We have examined various biochemical parameters of pulmonary inflammation in experimental animals. Intrabronchial instillation of glucose oxidase-glucose (GO/G) to produce oxidants or formylated norleu-leu-phe (FNLP) or phorbol myristate acetate (PMA) as leukocytic stimuli induced severe acute pulmonary injury in New Zealand white rabbits. PMA also induced inflammation when administered intravenously. Each stimulus induced transudation of protein from the vascular space into the pulmonary tissues, and an influx of leukocytes during the 4-6 h period of the experiment. Pathophysiologic changes were measured by edema formation (transudation of 125I-bovine serum albumin), and histologic examination. Biochemical analysis was performed by measuring concentrations of potentially injurious agents in bronchoalveolar lavage (BAL) fluid. Increased acid protease and myeloperoxidase levels were found in the BAL fluid after administration of either of the stimuli. Evidence of oxidant generation in vivo was obtained in two different ways. In the first, specific activities for catalase were measured in the BAL fluid in the presence or absence of 3-amino, 1,2,4 triazole (AT), injected at intervals before obtaining BAL fluid. In the presence of AT, specific activities for catalase dropped to 0.22 after a double instillation of FNLP and to 0.15 in the presence of GO/G. In neutrophil-depleted FNLP animals, catalase was not greatly inhibited by AT (sp act 0.90). In the second, intracellular levels of total glutathione (GSH + GSSG) in whole lung tissue and alveolar macrophages decreased when stimuli of neutrophils were administered. Intrabronchially instilled PMA, e.g., caused a drop of glutathione in whole lung tissue from the control value of 2.3 mumol GSH equivalent/100 mg dry wt to 0.54 mumol GSH equivalent/100 mg dry wt at 4 h. Neutrophil depletion and superoxide dismutase protected from this effect. From these results, we conclude that O-2 or its metabolites can initiate severe pulmonary injury as shown by the effect of GO/G and that, during development of pulmonary injury, stimulated neutrophils generate oxidants and release proteolytic enzymes into the surrounding tissues.

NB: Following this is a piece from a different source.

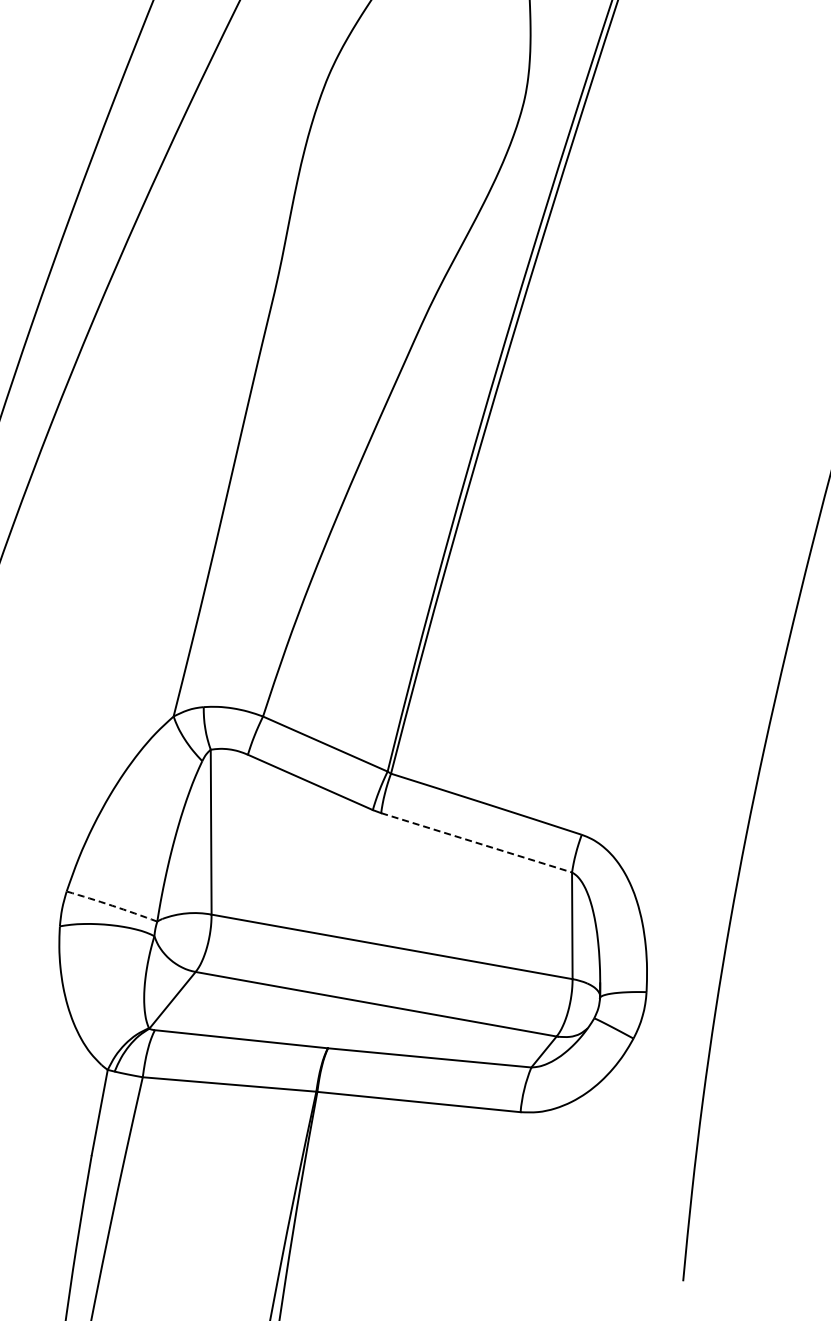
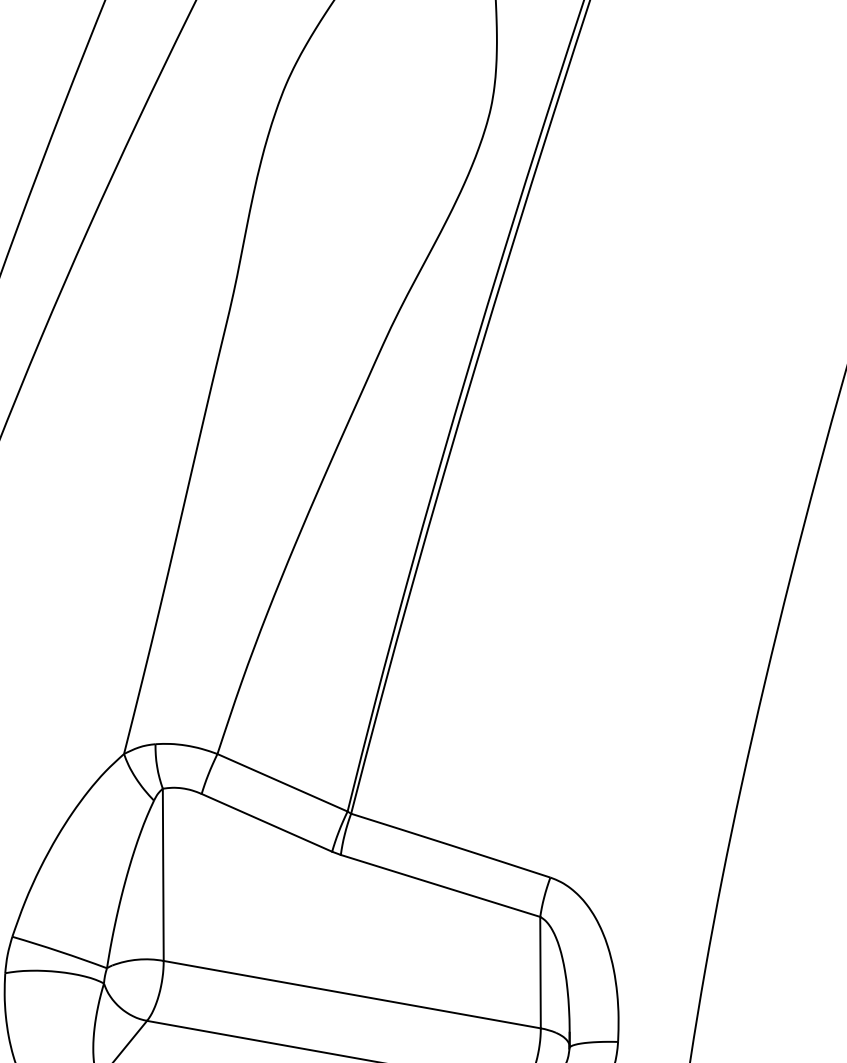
line: (476, 842) -> (440, 885), dashed -> solid
arc: (112, 905) -> (60, 951), dashed -> solid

我们检测了实验动物肺部炎症的各种生化参数。向支气管内滴注葡萄糖氧化酶-葡萄糖(GO/G)以产生氧化剂,或滴注甲酰化去甲亮氨酸-亮氨酸-苯丙氨酸(FNLP)或佛波酯(PMA)作为白细胞刺激物,可在新西兰白兔中诱发严重的急性肺损伤。静脉注射PMA也可诱发炎症。在实验的4-6小时期间,每种刺激物均诱导蛋白质从血管腔渗出到肺组织中,并使白细胞流入。通过水肿形成(125I-牛血清白蛋白的渗出)和组织学检查来测量病理生理变化。通过测量支气管肺泡灌洗(BAL)液中潜在损伤因子的浓度进行生化分析。给予任何一种刺激物后,在BAL液中均发现酸性蛋白酶和髓过氧化物酶水平升高。通过两种不同的方法获得了体内氧化剂生成的证据。第一种方法是,在获取BAL液之前,间隔注射3-氨基-1,2,4-三唑(AT),然后测量BAL液中过氧化氢酶的比活性。在存在AT的情况下,经两次滴注FNLP后,过氧化氢酶的比活性降至0.22,在存在GO/G的情况下降至0.15。在中性粒细胞减少的FNLP动物中,AT对过氧化氢酶的抑制作用不大(比活性为0.90)。第二种方法是,当给予中性粒细胞刺激物时,全肺组织和肺泡巨噬细胞中的总谷胱甘肽(GSH + GSSG)细胞内水平降低。例如,支气管内滴注PMA可使全肺组织中的谷胱甘肽在4小时时从对照值2.3 μmol GSH当量/100 mg干重降至0.5 μmol GSH当量/100 mg干重。中性粒细胞减少和超氧化物歧化酶可防止这种效应。从这些结果中,我们得出结论,如GO/G 的作用所示,O-2或其代谢产物可引发严重的肺损伤,并且在肺损伤的发展过程中,受刺激的中性粒细胞会产生氧化剂并将蛋白水解酶释放到周围组织中。